▶ Try it
From the first record through the last, copy each one exactly.
◆ ◆ ◆ ◆ ◆ ◆ ◆
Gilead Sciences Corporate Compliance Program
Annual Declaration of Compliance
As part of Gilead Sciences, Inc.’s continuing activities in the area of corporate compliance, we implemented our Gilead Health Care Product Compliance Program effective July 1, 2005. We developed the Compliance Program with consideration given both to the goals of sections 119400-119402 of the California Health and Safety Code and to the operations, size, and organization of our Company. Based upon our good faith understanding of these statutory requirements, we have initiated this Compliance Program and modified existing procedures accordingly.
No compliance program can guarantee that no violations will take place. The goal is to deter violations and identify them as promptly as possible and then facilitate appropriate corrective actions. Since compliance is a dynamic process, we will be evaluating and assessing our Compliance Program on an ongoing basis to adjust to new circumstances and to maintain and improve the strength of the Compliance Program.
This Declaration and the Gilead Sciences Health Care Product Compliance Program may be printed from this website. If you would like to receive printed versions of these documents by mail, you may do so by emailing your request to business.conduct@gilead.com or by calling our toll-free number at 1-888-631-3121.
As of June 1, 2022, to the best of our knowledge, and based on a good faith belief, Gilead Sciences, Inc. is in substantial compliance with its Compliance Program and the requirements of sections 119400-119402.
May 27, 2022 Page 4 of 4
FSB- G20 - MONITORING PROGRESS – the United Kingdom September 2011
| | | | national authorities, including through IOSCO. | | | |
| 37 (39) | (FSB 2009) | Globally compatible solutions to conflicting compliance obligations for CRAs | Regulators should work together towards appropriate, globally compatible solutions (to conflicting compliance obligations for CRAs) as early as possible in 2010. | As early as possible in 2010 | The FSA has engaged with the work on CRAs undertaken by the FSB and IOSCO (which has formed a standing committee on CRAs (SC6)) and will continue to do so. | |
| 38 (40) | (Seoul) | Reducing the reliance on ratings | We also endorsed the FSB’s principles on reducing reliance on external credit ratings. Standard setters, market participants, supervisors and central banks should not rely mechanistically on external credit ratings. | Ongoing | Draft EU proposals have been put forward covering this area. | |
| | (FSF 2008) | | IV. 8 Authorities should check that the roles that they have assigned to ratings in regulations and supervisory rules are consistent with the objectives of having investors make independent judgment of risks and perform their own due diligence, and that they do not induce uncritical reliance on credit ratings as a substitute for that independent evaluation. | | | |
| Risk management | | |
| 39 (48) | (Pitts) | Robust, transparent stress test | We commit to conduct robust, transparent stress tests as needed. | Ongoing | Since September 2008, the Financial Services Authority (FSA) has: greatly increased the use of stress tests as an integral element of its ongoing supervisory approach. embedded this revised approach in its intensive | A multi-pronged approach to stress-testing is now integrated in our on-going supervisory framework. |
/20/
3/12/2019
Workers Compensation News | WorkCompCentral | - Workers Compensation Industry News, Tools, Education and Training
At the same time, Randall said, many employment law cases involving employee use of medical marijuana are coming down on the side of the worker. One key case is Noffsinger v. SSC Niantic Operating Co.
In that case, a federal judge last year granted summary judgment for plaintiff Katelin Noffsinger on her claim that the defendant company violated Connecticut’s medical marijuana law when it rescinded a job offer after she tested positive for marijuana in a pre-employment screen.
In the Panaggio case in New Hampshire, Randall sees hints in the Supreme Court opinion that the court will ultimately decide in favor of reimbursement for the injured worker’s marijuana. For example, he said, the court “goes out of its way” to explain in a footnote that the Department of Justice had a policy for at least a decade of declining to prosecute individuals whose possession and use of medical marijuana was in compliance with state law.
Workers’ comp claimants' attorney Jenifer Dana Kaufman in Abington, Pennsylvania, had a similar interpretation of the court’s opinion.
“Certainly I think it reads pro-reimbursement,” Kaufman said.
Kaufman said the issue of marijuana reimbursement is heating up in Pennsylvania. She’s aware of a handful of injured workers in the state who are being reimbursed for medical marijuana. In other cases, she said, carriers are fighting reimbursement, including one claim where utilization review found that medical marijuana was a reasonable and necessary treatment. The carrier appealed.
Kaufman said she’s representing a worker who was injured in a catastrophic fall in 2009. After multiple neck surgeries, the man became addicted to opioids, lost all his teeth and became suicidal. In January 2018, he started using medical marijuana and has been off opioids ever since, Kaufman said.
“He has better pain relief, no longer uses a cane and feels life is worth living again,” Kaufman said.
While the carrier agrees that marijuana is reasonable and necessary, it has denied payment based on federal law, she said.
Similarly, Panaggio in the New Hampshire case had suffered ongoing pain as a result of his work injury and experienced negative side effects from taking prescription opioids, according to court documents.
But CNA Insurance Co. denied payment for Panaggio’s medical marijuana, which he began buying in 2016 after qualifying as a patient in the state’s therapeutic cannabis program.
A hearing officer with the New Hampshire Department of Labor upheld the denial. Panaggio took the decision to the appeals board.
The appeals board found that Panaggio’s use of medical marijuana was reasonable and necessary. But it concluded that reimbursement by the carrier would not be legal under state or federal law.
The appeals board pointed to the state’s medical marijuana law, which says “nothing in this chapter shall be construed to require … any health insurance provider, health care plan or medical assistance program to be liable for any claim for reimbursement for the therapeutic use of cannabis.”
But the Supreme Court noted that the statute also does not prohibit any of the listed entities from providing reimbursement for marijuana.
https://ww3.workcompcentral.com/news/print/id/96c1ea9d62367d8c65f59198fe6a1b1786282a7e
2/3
◆ ◆ ◆ ◆ ◆ ◆ ◆
▶ Task output
Gilead Sciences Corporate Compliance Program
Annual Declaration of Compliance
As part of Gilead Sciences, Inc.’s continuing activities in the area of corporate compliance, we implemented our Gilead Health Care Product Compliance Program effective July 1, 2005. We developed the Compliance Program with consideration given both to the goals of sections 119400-119402 of the California Health and Safety Code and to the operations, size, and organization of our Company. Based upon our good faith understanding of these statutory requirements, we have initiated this Compliance Program and modified existing procedures accordingly.
No compliance program can guarantee that no violations will take place. The goal is to deter violations and identify them as promptly as possible and then facilitate appropriate corrective actions. Since compliance is a dynamic process, we will be evaluating and assessing our Compliance Program on an ongoing basis to adjust to new circumstances and to maintain and improve the strength of the Compliance Program.
This Declaration and the Gilead Sciences Health Care Product Compliance Program may be printed from this website. If you would like to receive printed versions of these documents by mail, you may do so by emailing your request to business.conduct@gilead.com or by calling our toll-free number at 1-888-631-3121.
As of June 1, 2022, to the best of our knowledge, and based on a good faith belief, Gilead Sciences, Inc. is in substantial compliance with its Compliance Program and the requirements of sections 119400-119402.
May 27, 2022 Page 4 of 4
FSB- G20 - MONITORING PROGRESS – the United Kingdom September 2011
| | | | national authorities, including through IOSCO. | | | |
| 37 (39) | (FSB 2009) | Globally compatible solutions to conflicting compliance obligations for CRAs | Regulators should work together towards appropriate, globally compatible solutions (to conflicting compliance obligations for CRAs) as early as possible in 2010. | As early as possible in 2010 | The FSA has engaged with the work on CRAs undertaken by the FSB and IOSCO (which has formed a standing committee on CRAs (SC6)) and will continue to do so. | |
| 38 (40) | (Seoul) | Reducing the reliance on ratings | We also endorsed the FSB’s principles on reducing reliance on external credit ratings. Standard setters, market participants, supervisors and central banks should not rely mechanistically on external credit ratings. | Ongoing | Draft EU proposals have been put forward covering this area. | |
| | (FSF 2008) | | IV. 8 Authorities should check that the roles that they have assigned to ratings in regulations and supervisory rules are consistent with the objectives of having investors make independent judgment of risks and perform their own due diligence, and that they do not induce uncritical reliance on credit ratings as a substitute for that independent evaluation. | | | |
| Risk management | | |
| 39 (48) | (Pitts) | Robust, transparent stress test | We commit to conduct robust, transparent stress tests as needed. | Ongoing | Since September 2008, the Financial Services Authority (FSA) has: greatly increased the use of stress tests as an integral element of its ongoing supervisory approach. embedded this revised approach in its intensive | A multi-pronged approach to stress-testing is now integrated in our on-going supervisory framework. |
/20/
3/12/2019
Workers Compensation News | WorkCompCentral | - Workers Compensation Industry News, Tools, Education and Training
At the same time, Randall said, many employment law cases involving employee use of medical marijuana are coming down on the side of the worker. One key case is Noffsinger v. SSC Niantic Operating Co.
In that case, a federal judge last year granted summary judgment for plaintiff Katelin Noffsinger on her claim that the defendant company violated Connecticut’s medical marijuana law when it rescinded a job offer after she tested positive for marijuana in a pre-employment screen.
In the Panaggio case in New Hampshire, Randall sees hints in the Supreme Court opinion that the court will ultimately decide in favor of reimbursement for the injured worker’s marijuana. For example, he said, the court “goes out of its way” to explain in a footnote that the Department of Justice had a policy for at least a decade of declining to prosecute individuals whose possession and use of medical marijuana was in compliance with state law.
Workers’ comp claimants' attorney Jenifer Dana Kaufman in Abington, Pennsylvania, had a similar interpretation of the court’s opinion.
“Certainly I think it reads pro-reimbursement,” Kaufman said.
Kaufman said the issue of marijuana reimbursement is heating up in Pennsylvania. She’s aware of a handful of injured workers in the state who are being reimbursed for medical marijuana. In other cases, she said, carriers are fighting reimbursement, including one claim where utilization review found that medical marijuana was a reasonable and necessary treatment. The carrier appealed.
Kaufman said she’s representing a worker who was injured in a catastrophic fall in 2009. After multiple neck surgeries, the man became addicted to opioids, lost all his teeth and became suicidal. In January 2018, he started using medical marijuana and has been off opioids ever since, Kaufman said.
“He has better pain relief, no longer uses a cane and feels life is worth living again,” Kaufman said.
While the carrier agrees that marijuana is reasonable and necessary, it has denied payment based on federal law, she said.
Similarly, Panaggio in the New Hampshire case had suffered ongoing pain as a result of his work injury and experienced negative side effects from taking prescription opioids, according to court documents.
But CNA Insurance Co. denied payment for Panaggio’s medical marijuana, which he began buying in 2016 after qualifying as a patient in the state’s therapeutic cannabis program.
A hearing officer with the New Hampshire Department of Labor upheld the denial. Panaggio took the decision to the appeals board.
The appeals board found that Panaggio’s use of medical marijuana was reasonable and necessary. But it concluded that reimbursement by the carrier would not be legal under state or federal law.
The appeals board pointed to the state’s medical marijuana law, which says “nothing in this chapter shall be construed to require … any health insurance provider, health care plan or medical assistance program to be liable for any claim for reimbursement for the therapeutic use of cannabis.”
But the Supreme Court noted that the statute also does not prohibit any of the listed entities from providing reimbursement for marijuana.
https://ww3.workcompcentral.com/news/print/id/96c1ea9d62367d8c65f59198fe6a1b1786282a7e
2/3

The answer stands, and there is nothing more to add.